O MP diz que “que recorriam a facturas falsas, através de acordos entre as várias entidades, conseguindo também diminuir a matéria colectável e pagar menos impostos”.

O processo envolve outros institutos ligados à AIMinho, caso do Idite-Minho (já extinto), do IEMinho e do BIC-Minho.

“Os proveitos obtidos eram reintroduzidos na economia depois de passarem por circuitos financeiros enganosos”, sublinha.

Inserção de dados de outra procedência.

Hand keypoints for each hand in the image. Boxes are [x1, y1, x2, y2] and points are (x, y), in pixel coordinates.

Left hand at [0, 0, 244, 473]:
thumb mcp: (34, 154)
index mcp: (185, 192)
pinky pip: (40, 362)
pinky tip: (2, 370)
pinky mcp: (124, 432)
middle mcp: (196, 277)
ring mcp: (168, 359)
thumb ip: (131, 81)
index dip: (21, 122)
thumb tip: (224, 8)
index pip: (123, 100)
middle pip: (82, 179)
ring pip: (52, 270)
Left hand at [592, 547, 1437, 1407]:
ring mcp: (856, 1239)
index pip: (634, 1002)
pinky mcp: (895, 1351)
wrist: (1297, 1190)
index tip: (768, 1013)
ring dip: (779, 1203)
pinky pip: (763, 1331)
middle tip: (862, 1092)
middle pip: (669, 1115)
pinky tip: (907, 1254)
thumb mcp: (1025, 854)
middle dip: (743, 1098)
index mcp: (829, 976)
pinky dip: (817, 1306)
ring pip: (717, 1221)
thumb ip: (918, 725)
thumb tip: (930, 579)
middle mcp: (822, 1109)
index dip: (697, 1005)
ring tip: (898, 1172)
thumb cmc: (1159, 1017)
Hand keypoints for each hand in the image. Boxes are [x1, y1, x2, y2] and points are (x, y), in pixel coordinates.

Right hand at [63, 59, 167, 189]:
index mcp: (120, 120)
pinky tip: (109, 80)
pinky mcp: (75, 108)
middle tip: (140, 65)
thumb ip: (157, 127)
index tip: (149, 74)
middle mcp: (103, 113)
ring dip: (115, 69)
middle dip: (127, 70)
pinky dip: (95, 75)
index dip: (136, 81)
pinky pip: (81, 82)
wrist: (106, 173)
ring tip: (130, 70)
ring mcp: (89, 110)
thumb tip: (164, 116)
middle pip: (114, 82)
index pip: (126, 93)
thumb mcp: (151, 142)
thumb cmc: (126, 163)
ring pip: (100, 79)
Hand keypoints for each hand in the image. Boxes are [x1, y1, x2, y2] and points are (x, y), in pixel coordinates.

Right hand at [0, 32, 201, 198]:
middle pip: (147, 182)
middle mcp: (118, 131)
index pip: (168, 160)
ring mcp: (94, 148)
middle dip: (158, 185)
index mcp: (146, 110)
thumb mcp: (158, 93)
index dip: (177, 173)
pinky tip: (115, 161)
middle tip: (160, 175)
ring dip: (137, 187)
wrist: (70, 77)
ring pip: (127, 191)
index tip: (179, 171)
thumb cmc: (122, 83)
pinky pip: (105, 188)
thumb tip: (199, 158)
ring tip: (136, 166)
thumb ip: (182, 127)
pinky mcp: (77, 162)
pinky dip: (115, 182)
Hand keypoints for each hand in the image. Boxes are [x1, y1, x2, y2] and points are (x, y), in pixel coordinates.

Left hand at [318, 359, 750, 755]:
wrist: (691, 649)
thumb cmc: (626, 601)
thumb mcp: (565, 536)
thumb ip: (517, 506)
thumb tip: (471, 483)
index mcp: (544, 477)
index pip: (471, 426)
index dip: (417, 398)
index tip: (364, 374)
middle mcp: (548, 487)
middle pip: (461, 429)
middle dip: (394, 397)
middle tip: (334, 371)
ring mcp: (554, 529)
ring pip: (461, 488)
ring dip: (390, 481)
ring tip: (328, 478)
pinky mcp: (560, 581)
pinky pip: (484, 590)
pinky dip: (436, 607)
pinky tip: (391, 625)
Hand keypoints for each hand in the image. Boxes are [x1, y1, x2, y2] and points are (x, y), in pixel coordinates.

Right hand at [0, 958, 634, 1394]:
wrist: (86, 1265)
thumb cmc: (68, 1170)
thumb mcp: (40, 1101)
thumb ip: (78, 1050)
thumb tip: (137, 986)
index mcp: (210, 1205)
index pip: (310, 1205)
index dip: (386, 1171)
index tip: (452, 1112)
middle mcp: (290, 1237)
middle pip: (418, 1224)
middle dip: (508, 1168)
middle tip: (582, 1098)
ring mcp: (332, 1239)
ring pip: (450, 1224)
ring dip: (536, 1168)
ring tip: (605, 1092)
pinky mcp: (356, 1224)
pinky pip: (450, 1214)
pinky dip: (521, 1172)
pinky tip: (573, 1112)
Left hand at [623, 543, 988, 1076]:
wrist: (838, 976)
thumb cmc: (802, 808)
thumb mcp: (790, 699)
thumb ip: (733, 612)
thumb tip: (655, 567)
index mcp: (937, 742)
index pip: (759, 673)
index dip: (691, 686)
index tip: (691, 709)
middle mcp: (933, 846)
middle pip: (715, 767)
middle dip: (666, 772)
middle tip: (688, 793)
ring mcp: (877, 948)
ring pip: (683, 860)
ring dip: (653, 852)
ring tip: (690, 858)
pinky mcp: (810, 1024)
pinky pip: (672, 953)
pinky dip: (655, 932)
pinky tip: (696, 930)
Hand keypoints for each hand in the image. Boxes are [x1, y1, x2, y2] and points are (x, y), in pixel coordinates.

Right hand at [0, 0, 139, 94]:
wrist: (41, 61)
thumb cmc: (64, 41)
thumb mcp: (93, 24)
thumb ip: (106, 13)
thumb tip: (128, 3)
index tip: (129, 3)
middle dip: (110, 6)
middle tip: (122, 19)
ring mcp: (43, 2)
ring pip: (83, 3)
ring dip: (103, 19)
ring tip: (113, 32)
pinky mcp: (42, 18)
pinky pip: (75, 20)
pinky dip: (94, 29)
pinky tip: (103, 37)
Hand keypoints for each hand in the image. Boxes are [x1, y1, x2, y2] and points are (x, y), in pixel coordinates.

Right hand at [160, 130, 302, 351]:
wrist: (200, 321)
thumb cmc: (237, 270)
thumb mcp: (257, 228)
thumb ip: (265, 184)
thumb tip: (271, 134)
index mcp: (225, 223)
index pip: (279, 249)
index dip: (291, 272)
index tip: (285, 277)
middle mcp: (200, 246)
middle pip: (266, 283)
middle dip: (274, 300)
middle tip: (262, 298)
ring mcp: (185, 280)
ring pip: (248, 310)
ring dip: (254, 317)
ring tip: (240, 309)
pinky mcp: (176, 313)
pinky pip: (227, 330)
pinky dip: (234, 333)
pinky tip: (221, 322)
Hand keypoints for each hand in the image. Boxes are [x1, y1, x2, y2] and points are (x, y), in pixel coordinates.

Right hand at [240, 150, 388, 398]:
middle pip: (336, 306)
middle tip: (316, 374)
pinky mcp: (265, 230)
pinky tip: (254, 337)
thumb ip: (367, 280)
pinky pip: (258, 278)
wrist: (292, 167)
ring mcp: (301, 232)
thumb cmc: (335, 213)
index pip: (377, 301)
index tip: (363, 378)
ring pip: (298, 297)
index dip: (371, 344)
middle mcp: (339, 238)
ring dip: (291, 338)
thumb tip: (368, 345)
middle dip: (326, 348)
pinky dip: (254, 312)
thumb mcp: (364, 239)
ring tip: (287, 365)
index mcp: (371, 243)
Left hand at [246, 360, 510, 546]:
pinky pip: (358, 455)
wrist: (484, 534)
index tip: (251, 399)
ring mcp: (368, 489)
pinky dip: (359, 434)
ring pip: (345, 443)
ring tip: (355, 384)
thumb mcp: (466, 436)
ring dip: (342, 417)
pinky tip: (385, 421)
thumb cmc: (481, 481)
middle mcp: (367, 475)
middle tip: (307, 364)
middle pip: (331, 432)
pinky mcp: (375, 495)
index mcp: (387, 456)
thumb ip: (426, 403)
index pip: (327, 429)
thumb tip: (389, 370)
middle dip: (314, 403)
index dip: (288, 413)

O inquérito nasceu em 2012 no Organismo Europeu de Luta Antifraude (OLAF). Foram, então, efectuadas cem buscas e realizadas intercepções telefónicas e de correspondência electrónica. Foi reunida prova documental e digital em 2.400 pastas de arquivo, em papel e em mais de 50 milhões de dados informáticos. Há também 500 apensos bancários.

Para além dos interrogatórios de arguidos e da inquirição de 100 testemunhas, foram efectuadas perícias de natureza técnica a 109 operações co-financiadas pela UE e pelo Orçamento do Estado.

O MP requereu a aplicação das sanções acessórias de proibição de profissão relativamente a vários contabilistas certificados, privação do direito a subsídios ou subvenções e a publicidade da decisão condenatória através de meio de comunicação social.